I had assumed that when one enters ‘Scrivinings Mode’ that all subdocument headings would be visible, so that although one is viewing the entire document, one can clearly see all the sections and chapters etc.
When I go into that mode, all that is visible is the text in the body of the documents – which means I lose sense of the heirarchy and structure of the document.
As a workaround, I have been repeating the title of each subdocument as a Heading style within the text of the subdocument – which works, but seems like needless duplication when in 100% of my cases, the title of the subdocument is the title of the section.
Is it by design that the titles of Subdocuments (and folders) are omitted from the Scrivining mode – and presumably from the final compile manuscript?
I am not sitting at my Mac right now (writing on my iPad) but whenever I don’t find or remember a certain command I use the Search function in the Help menu. Search for ’show’ or ’scrivenings’ and you’ll find the command.
That is something you decide in the compile settings. You can have both title and text or only one of them appear in the compiled output. You can essentially set this for every single document by itself.
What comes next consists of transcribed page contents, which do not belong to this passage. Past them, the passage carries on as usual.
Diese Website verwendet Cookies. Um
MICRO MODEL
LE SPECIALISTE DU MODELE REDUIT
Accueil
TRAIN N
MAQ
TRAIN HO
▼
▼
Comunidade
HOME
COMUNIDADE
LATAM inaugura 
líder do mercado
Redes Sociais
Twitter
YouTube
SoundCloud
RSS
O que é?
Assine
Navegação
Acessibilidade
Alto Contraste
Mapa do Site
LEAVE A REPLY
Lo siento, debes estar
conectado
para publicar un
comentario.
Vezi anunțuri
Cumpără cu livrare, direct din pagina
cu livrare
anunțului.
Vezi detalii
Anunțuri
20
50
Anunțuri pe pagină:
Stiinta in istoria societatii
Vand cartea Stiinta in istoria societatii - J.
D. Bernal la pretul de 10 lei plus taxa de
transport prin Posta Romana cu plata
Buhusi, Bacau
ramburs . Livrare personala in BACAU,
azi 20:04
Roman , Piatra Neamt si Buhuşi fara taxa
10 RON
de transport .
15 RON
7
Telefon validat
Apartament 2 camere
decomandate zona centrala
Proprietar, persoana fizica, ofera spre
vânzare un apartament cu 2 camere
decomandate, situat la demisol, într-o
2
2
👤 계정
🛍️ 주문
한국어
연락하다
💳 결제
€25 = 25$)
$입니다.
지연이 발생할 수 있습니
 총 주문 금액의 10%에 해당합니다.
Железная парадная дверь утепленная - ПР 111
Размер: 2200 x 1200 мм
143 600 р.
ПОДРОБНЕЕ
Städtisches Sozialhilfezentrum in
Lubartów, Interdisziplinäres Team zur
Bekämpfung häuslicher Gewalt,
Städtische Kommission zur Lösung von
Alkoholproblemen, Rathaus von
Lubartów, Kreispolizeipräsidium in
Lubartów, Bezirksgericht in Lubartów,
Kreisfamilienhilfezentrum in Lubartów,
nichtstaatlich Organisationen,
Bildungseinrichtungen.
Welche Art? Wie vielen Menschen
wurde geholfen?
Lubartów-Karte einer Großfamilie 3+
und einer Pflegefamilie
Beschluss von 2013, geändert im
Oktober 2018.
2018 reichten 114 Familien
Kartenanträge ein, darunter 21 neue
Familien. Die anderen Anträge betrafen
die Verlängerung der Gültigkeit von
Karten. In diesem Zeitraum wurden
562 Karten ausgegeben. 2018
Are you using version 3? If you have a fairly simple structure you can let Scrivener guess the structure and assign structure level to every document. Or you can create your own structure in compile settings.
I’m definitely getting along a lot better with Scrivener now that I’ve changed some of the default functionality to my own preferences. 8)
In two days I’ve transferred nearly 7,000 words worth of notes from my iPhone – and it now sits in managable, logical sequence and strucure – the bare bones of something coherent – and infinite more managable as a project!
I definitiely love the non-linear mode of composition that Scrivener provides.